Wednesday, April 7, 2021

"Resurrection" - Episcopal School of Jacksonville

Several weeks ago, I was asked by the Episcopal School of Jacksonville to preach for their two chapel services. I joked to several people that they must have asked all the Episcopal priests and they all said no to preaching the week after Easter Sunday. So they asked me, the Lutheran posing as an Episcopal priest. I was told that chapel services have themes... this week would "resurrection!" Ha. I suppose that makes sense. So here we heard the story of Mary Magdalene meeting the risen Christ at the tomb: 


Jesus Appears to Mary Magdalene

11 But Mary stood weeping outside the tomb. As she wept, she bent over to look into the tomb; 12 and she saw two angels in white, sitting where the body of Jesus had been lying, one at the head and the other at the feet. 13 They said to her, “Woman, why are you weeping?” She said to them, “They have taken away my Lord, and I do not know where they have laid him.” 14 When she had said this, she turned around and saw Jesus standing there, but she did not know that it was Jesus. 15 Jesus said to her, “Woman, why are you weeping? Whom are you looking for?” Supposing him to be the gardener, she said to him, “Sir, if you have carried him away, tell me where you have laid him, and I will take him away.” 16 Jesus said to her, “Mary!” She turned and said to him in Hebrew, “Rabbouni!” (which means Teacher). 17 Jesus said to her, “Do not hold on to me, because I have not yet ascended to the Father. But go to my brothers and say to them, ‘I am ascending to my Father and your Father, to my God and your God.’” 18 Mary Magdalene went and announced to the disciples, “I have seen the Lord”; and she told them that he had said these things to her.
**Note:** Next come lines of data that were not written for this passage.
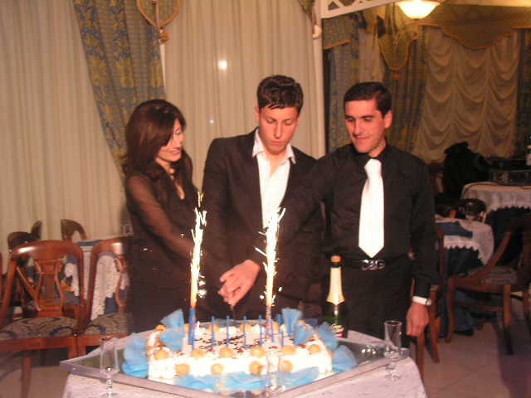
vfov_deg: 30.3
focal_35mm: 48
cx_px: 266
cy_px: 199
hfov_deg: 39.7
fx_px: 736
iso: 125
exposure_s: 1/40
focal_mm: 8.1
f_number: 3.2
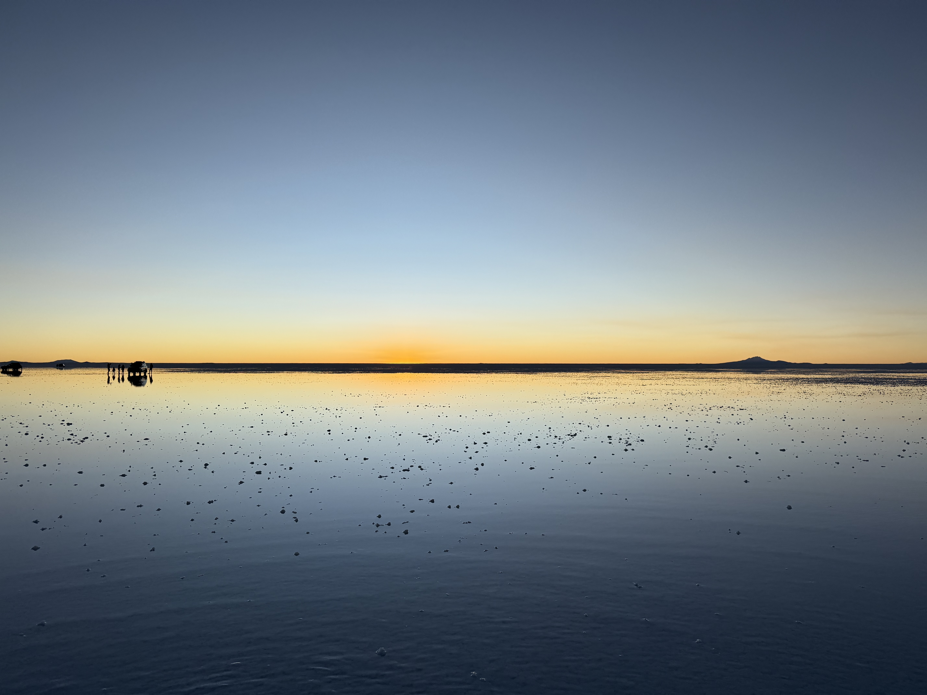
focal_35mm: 24
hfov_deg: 71.6
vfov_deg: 56.8
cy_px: 348
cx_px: 464
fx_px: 643
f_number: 1.78
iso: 80
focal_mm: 6.76
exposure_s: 1/2299
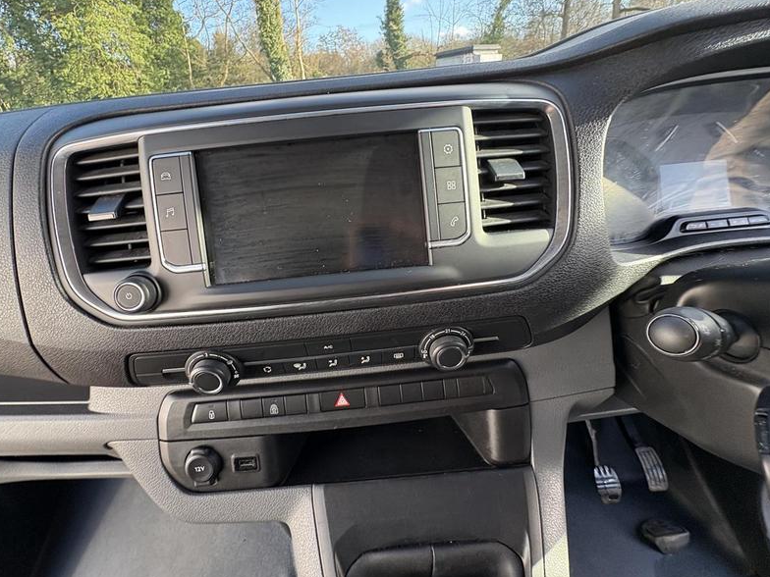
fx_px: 356
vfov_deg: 77.8
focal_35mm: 16
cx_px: 365
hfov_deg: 94.4
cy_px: 253
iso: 125
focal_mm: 2.22
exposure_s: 1/99
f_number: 2.2
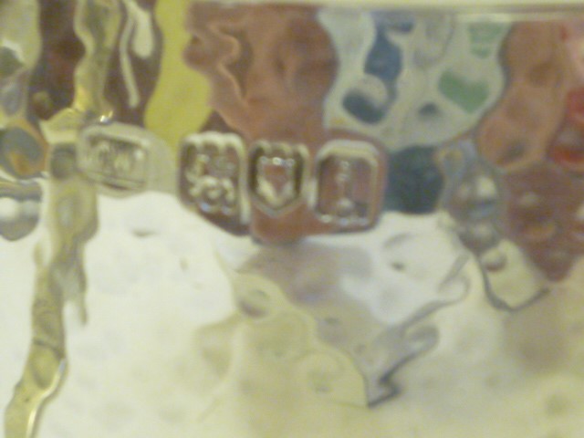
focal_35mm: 105
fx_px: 1771
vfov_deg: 14.1
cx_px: 292
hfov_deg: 18.7
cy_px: 219
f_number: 5.2
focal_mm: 9.5
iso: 400
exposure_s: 1/25
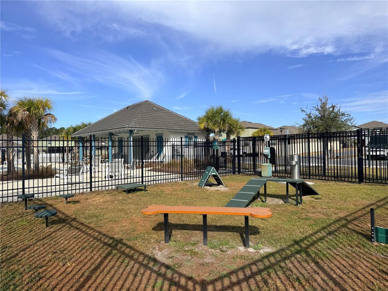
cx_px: 194
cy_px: 146
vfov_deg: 56.8
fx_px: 269
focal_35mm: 24
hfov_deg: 71.6
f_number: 1.78
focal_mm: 6.76
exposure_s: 1/5714
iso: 80
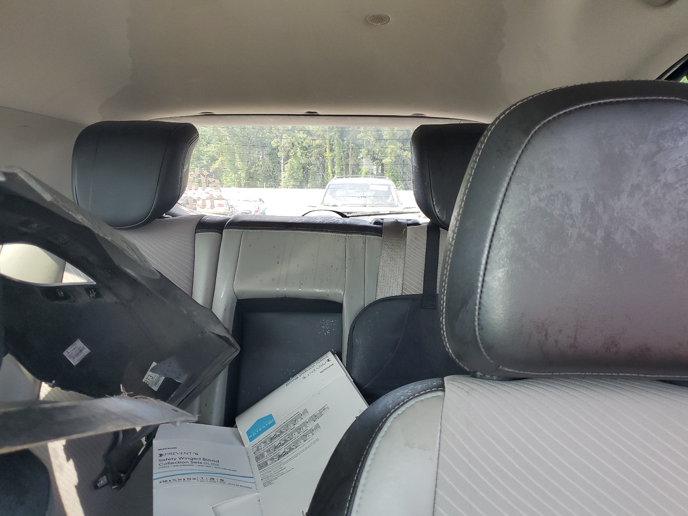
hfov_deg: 65.3
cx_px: 350
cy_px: 264
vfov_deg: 51.4
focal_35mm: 27
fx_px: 537
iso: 74
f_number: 1.5
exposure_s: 1/120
Let us pray: God of new and ever-present resurrection, be with us as we seek to understand what the resurrection of Christ Jesus means in our lives and in the whole world. Amen. 


On Sunday morning, I drove my two year old toddler to church for Easter morning worship. “You’re going to hear a new word today,” I said, “it’s ‘Alleluia.’ When you hear that word, you get to yell it as loud as you want. Do you want to practice? Alleluia!” 


“Whadda whadda!” He responded. I tried again: “Alleluia!”


“Whadda whadda!” He screeched back. There were too many vowels and consonants. This word meant absolutely nothing to him. It wasn’t like “ball” or “truck,” two of his favorite words right now— there was nothing to point to, to say “there it is.” 


That’s sometimes what the resurrection feels like to me. We have these words, these stories, but there is nothing I can really point to to say “that’s the resurrection.” We have pretty images like flowers blooming and the sun rising, but those don’t really do it justice. 


Often on Easter morning, we tend to be unprepared for the message of the resurrection— even for those of us who grew up in the church our whole lives, we don’t fully understand what Jesus’ resurrection means in our lives. We feel like toddlers learning a new abstract concept. Resurrection. Okay, it’s something that God did. *shrug* It somehow changed the whole world.  


In all honesty, I think it’s okay that we don’t totally understand the resurrection. From the stories we have heard on Sunday and today, it doesn’t seem much like the disciples understood the resurrection either. And we’ll hear next week that some of them even doubted it, asking for proof over and over again. 


I think that’s okay too. Because when we don’t understand something, we are invited to listen more closely, to listen again and again, to ask more questions, and be honest about our doubt. 


Jesus’ resurrection from the dead on Easter morning is the turning point in our Christian history, an absolute upside-down-ness of the whole world. Something that takes more than one day to explain and something that will take, perhaps, our entire lives to understand. 


The comfort is that in this place, and in our home congregations, and as we continue to feed our faith with questions and doubts and research and devotion, we will have countless opportunities not only to hear the story of the resurrection over and over again, but to tell it. And in telling it, like Mary did, we might come to better understand what it means for us in our own lives and for the whole world. 


And that is the good news of the resurrection— that, because Jesus has defeated death and is creating a new world in the resurrection, we have our whole lives, we even have eternity, to be in relationship with one another, with all of creation, and with God. This is only the beginning of the good news. Alleluia. Amen.